THE TASK: Filter the lines below, copying only those with the string "Kinect".

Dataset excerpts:
'''

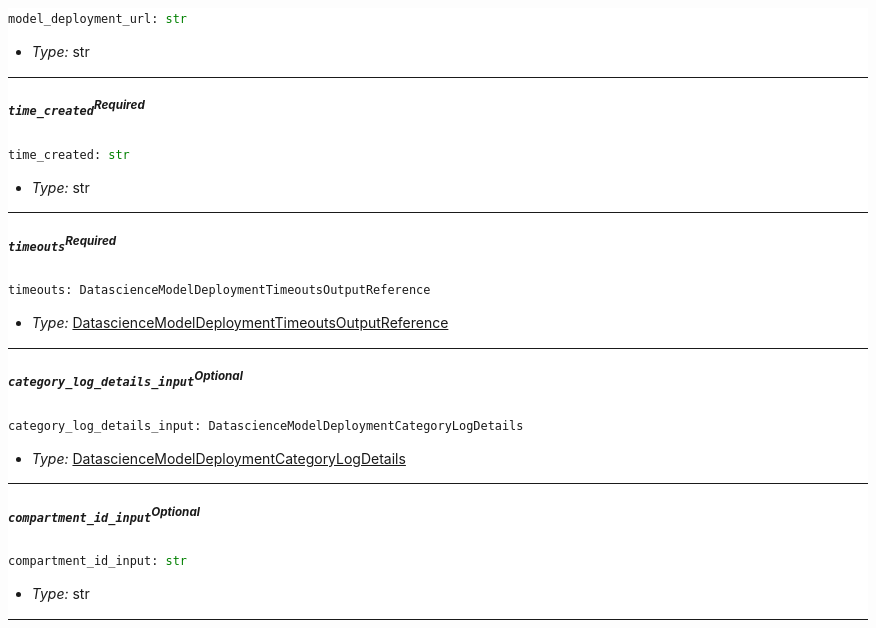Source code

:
 ```python
model_deployment_url: str
```

- *Type:* str

---

##### `time_created`<sup>Required</sup> <a name="time_created" id="rhizo-co-terraform-provider-oci.datascienceModelDeployment.DatascienceModelDeployment.property.timeCreated"></a>

```python
time_created: str
```

- *Type:* str

---

##### `timeouts`<sup>Required</sup> <a name="timeouts" id="rhizo-co-terraform-provider-oci.datascienceModelDeployment.DatascienceModelDeployment.property.timeouts"></a>

```python
timeouts: DatascienceModelDeploymentTimeoutsOutputReference
```

- *Type:* <a href="#rhizo-co-terraform-provider-oci.datascienceModelDeployment.DatascienceModelDeploymentTimeoutsOutputReference">DatascienceModelDeploymentTimeoutsOutputReference</a>

---

##### `category_log_details_input`<sup>Optional</sup> <a name="category_log_details_input" id="rhizo-co-terraform-provider-oci.datascienceModelDeployment.DatascienceModelDeployment.property.categoryLogDetailsInput"></a>

```python
category_log_details_input: DatascienceModelDeploymentCategoryLogDetails
```

- *Type:* <a href="#rhizo-co-terraform-provider-oci.datascienceModelDeployment.DatascienceModelDeploymentCategoryLogDetails">DatascienceModelDeploymentCategoryLogDetails</a>

---

##### `compartment_id_input`<sup>Optional</sup> <a name="compartment_id_input" id="rhizo-co-terraform-provider-oci.datascienceModelDeployment.DatascienceModelDeployment.property.compartmentIdInput"></a>

```python
compartment_id_input: str
```

- *Type:* str

---
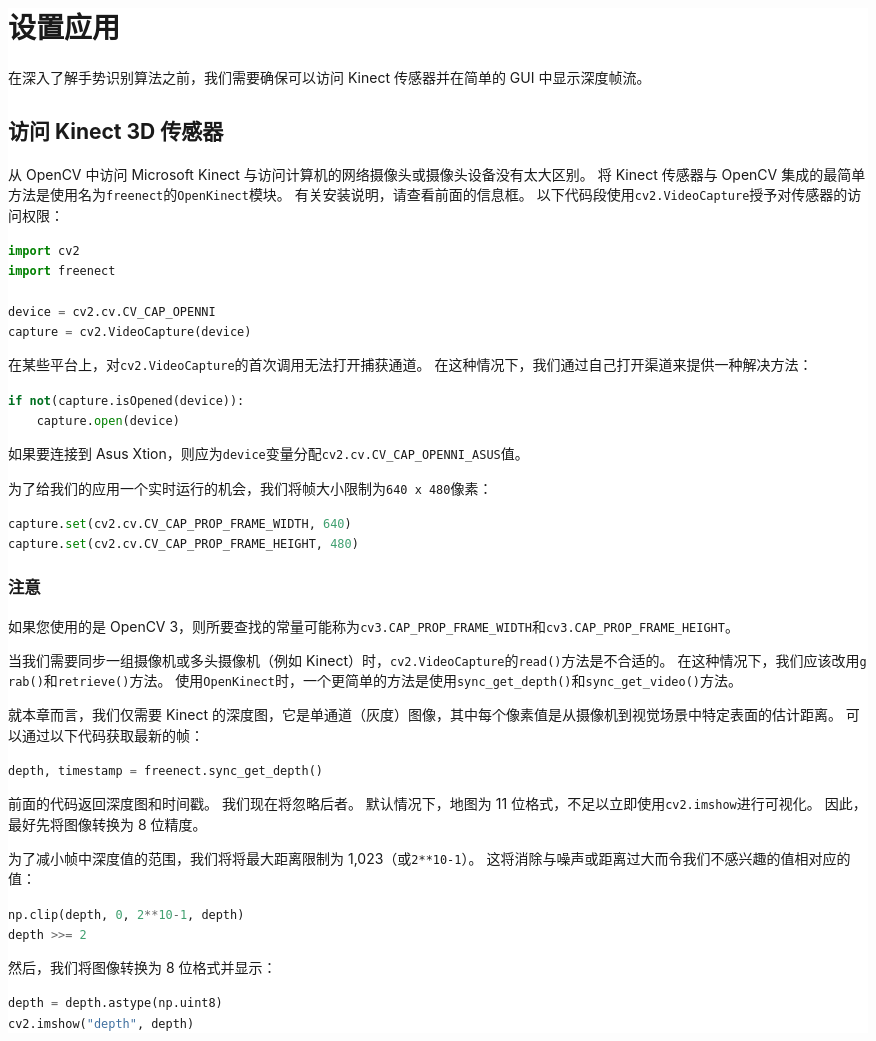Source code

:# 设置应用

在深入了解手势识别算法之前，我们需要确保可以访问 Kinect 传感器并在简单的 GUI 中显示深度帧流。

## 访问 Kinect 3D 传感器

从 OpenCV 中访问 Microsoft Kinect 与访问计算机的网络摄像头或摄像头设备没有太大区别。 将 Kinect 传感器与 OpenCV 集成的最简单方法是使用名为`freenect`的`OpenKinect`模块。 有关安装说明，请查看前面的信息框。 以下代码段使用`cv2.VideoCapture`授予对传感器的访问权限：

```py
import cv2
import freenect

device = cv2.cv.CV_CAP_OPENNI
capture = cv2.VideoCapture(device)
```

在某些平台上，对`cv2.VideoCapture`的首次调用无法打开捕获通道。 在这种情况下，我们通过自己打开渠道来提供一种解决方法：

```py
if not(capture.isOpened(device)):
    capture.open(device)
```

如果要连接到 Asus Xtion，则应为`device`变量分配`cv2.cv.CV_CAP_OPENNI_ASUS`值。

为了给我们的应用一个实时运行的机会，我们将帧大小限制为`640 x 480`像素：

```py
capture.set(cv2.cv.CV_CAP_PROP_FRAME_WIDTH, 640)
capture.set(cv2.cv.CV_CAP_PROP_FRAME_HEIGHT, 480)
```

### 注意

如果您使用的是 OpenCV 3，则所要查找的常量可能称为`cv3.CAP_PROP_FRAME_WIDTH`和`cv3.CAP_PROP_FRAME_HEIGHT`。

当我们需要同步一组摄像机或多头摄像机（例如 Kinect）时，`cv2.VideoCapture`的`read()`方法是不合适的。 在这种情况下，我们应该改用`grab()`和`retrieve()`方法。 使用`OpenKinect`时，一个更简单的方法是使用`sync_get_depth()`和`sync_get_video()`方法。

就本章而言，我们仅需要 Kinect 的深度图，它是单通道（灰度）图像，其中每个像素值是从摄像机到视觉场景中特定表面的估计距离。 可以通过以下代码获取最新的帧：

```py
depth, timestamp = freenect.sync_get_depth()
```

前面的代码返回深度图和时间戳。 我们现在将忽略后者。 默认情况下，地图为 11 位格式，不足以立即使用`cv2.imshow`进行可视化。 因此，最好先将图像转换为 8 位精度。

为了减小帧中深度值的范围，我们将将最大距离限制为 1,023（或`2**10-1`）。 这将消除与噪声或距离过大而令我们不感兴趣的值相对应的值：

```py
np.clip(depth, 0, 2**10-1, depth)
depth >>= 2
```

然后，我们将图像转换为 8 位格式并显示：

```py
depth = depth.astype(np.uint8)
cv2.imshow("depth", depth)
```
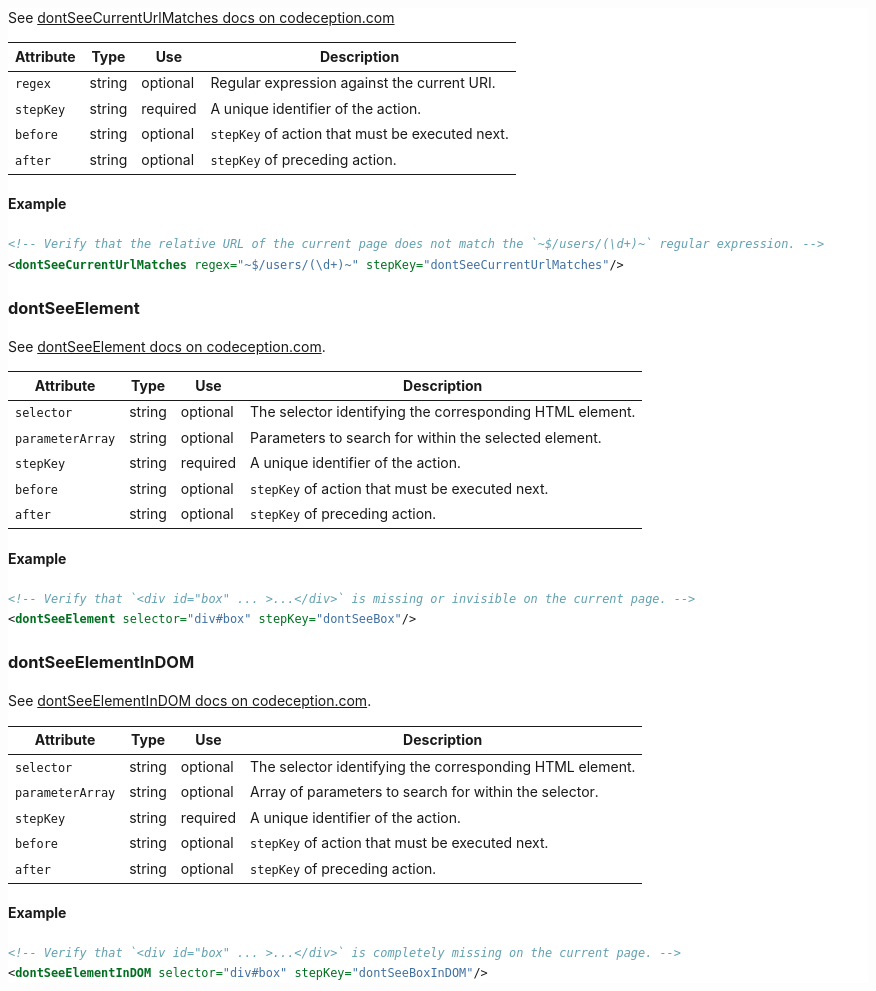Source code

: See [dontSeeCurrentUrlMatches docs on codeception.com](http://codeception.com/docs/modules/WebDriver#dontSeeCurrentUrlMatches)

Attribute|Type|Use|Description
---|---|---|---
`regex`|string|optional| Regular expression against the current URI.
`stepKey`|string|required| A unique identifier of the action.
`before`|string|optional| `stepKey` of action that must be executed next.
`after`|string|optional| `stepKey` of preceding action.

#### Example

```xml
<!-- Verify that the relative URL of the current page does not match the `~$/users/(\d+)~` regular expression. -->
<dontSeeCurrentUrlMatches regex="~$/users/(\d+)~" stepKey="dontSeeCurrentUrlMatches"/>
```

### dontSeeElement

See [dontSeeElement docs on codeception.com](http://codeception.com/docs/modules/WebDriver#dontSeeElement).

Attribute|Type|Use|Description
---|---|---|---
`selector`|string|optional| The selector identifying the corresponding HTML element.
`parameterArray`|string|optional| Parameters to search for within the selected element.
`stepKey`|string|required| A unique identifier of the action.
`before`|string|optional| `stepKey` of action that must be executed next.
`after`|string|optional| `stepKey` of preceding action.

#### Example

```xml
<!-- Verify that `<div id="box" ... >...</div>` is missing or invisible on the current page. -->
<dontSeeElement selector="div#box" stepKey="dontSeeBox"/>
```

### dontSeeElementInDOM

See [dontSeeElementInDOM docs on codeception.com](http://codeception.com/docs/modules/WebDriver#dontSeeElementInDOM).

Attribute|Type|Use|Description
---|---|---|---
`selector`|string|optional| The selector identifying the corresponding HTML element.
`parameterArray`|string|optional| Array of parameters to search for within the selector.
`stepKey`|string|required| A unique identifier of the action.
`before`|string|optional| `stepKey` of action that must be executed next.
`after`|string|optional| `stepKey` of preceding action.

#### Example

```xml
<!-- Verify that `<div id="box" ... >...</div>` is completely missing on the current page. -->
<dontSeeElementInDOM selector="div#box" stepKey="dontSeeBoxInDOM"/>
```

'''

TASK OUTPUT:
在深入了解手势识别算法之前，我们需要确保可以访问 Kinect 传感器并在简单的 GUI 中显示深度帧流。
## 访问 Kinect 3D 传感器
从 OpenCV 中访问 Microsoft Kinect 与访问计算机的网络摄像头或摄像头设备没有太大区别。 将 Kinect 传感器与 OpenCV 集成的最简单方法是使用名为`freenect`的`OpenKinect`模块。 有关安装说明，请查看前面的信息框。 以下代码段使用`cv2.VideoCapture`授予对传感器的访问权限：
当我们需要同步一组摄像机或多头摄像机（例如 Kinect）时，`cv2.VideoCapture`的`read()`方法是不合适的。 在这种情况下，我们应该改用`grab()`和`retrieve()`方法。 使用`OpenKinect`时，一个更简单的方法是使用`sync_get_depth()`和`sync_get_video()`方法。
就本章而言，我们仅需要 Kinect 的深度图，它是单通道（灰度）图像，其中每个像素值是从摄像机到视觉场景中特定表面的估计距离。 可以通过以下代码获取最新的帧：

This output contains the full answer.